Com um terreno com declives
acentuados, onde reina a monocultura de espécies como o eucalipto ou o
pinheiro bravo e com uma projecção meteorológica que apontava para risco
máximo de incêndio, "a protecção civil devia ter posicionado os meios e
estar mais preparada para um acontecimento extremo", disse à agência
Lusa o investigador.
Quando se perde o controlo do combate ao
incêndio, dever-se-ia ter mobilizado e antecipado "grupos de reforço",
notou, considerando que, quando as chamas atingem uma determinada
dimensão, não foi logo "feita a divisão de sectores de combate".

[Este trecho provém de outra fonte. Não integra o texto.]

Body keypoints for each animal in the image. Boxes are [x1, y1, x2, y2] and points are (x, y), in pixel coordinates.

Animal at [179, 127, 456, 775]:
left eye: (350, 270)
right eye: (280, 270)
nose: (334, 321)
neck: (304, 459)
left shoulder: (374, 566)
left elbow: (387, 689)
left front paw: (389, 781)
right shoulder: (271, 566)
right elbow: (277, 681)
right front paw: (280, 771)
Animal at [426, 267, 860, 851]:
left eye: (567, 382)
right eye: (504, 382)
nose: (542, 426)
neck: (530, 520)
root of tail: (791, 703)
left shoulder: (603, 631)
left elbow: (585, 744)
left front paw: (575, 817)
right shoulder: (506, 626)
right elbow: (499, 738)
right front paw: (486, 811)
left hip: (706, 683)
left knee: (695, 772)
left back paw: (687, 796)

"O protocolo não foi aplicado e as directivas não foram seguidas", constatou.
Em
declarações à Lusa, José Manuel Mendes sublinha ainda que "a hierarquia
de comando foi tomada muito tarde" e o "plano distrital e o plano
municipal são activados tardíssimo".
O especialista realça que o
secretário de Estado da Administração Interna, que chegou ao terreno na
noite do incêndio, "deveria ter activado o plano nacional de emergência" e
convocado de imediato "a Comissão Nacional de Protecção Civil", que
apenas se reuniu "na segunda-feira".
O investigador aponta também
para a forma como são escolhidos os comandantes da protecção civil,
considerando que não deveriam "ser nomeados politicamente".
"Devia
ser por concurso público", atendendo ao conhecimento, experiência e
capacidade de liderança, defendeu, recordando que numa situação extrema é
muito importante a "resiliência institucional"- a necessidade de haver
"um comandante respeitado e com capacidade de liderança" a liderar as
operações no terreno.
José Manuel Mendes frisou ainda que, com o
incêndio de Pedrógão Grande, que causou a morte de 64 pessoas, a
confiança na protecção civil "é zero" e poderá levar a comportamentos
mais defensivos por parte das populações em cenários de catástrofe.

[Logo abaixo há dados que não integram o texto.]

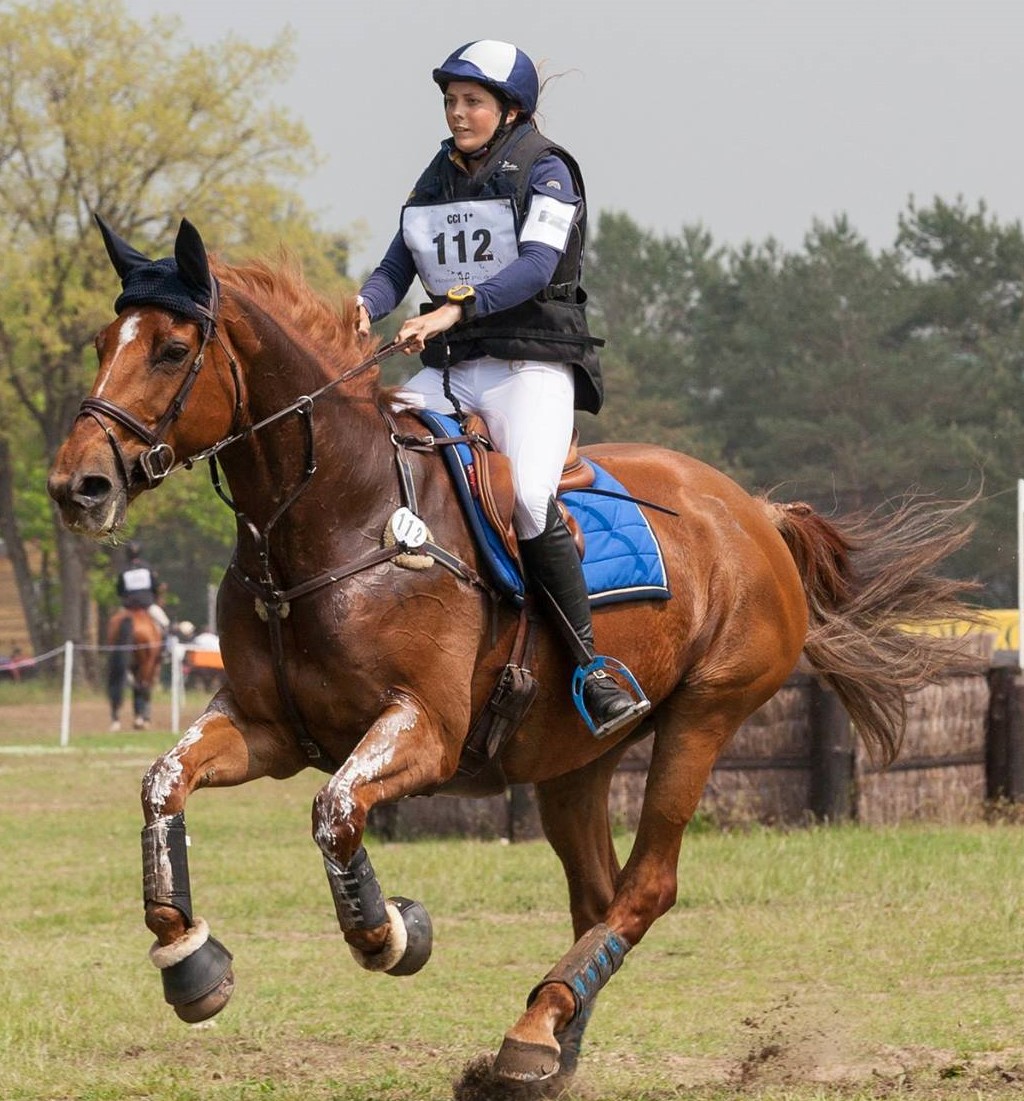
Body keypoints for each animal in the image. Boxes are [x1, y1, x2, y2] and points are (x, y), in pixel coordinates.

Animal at [104, 603, 162, 731]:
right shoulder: (151, 667)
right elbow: (145, 689)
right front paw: (144, 720)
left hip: (114, 661)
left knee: (114, 686)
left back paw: (116, 720)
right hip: (146, 664)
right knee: (142, 687)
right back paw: (140, 721)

É exactamente isto que tem que ser dito. E a investigação criminal e não só deve ter isto sempre em mente. Antes que se consolide a "narrativa" que já está em marcha de que o que sucedeu foi obra do destino e pouco mais.
Um downburst informativo para lavar consciências não serve as 64 vítimas que morreram e as demais que sofreram algo insuportável. A Justiça é outra coisa para além daquilo que acima ficou dito: dar a cada um o que lhe é devido.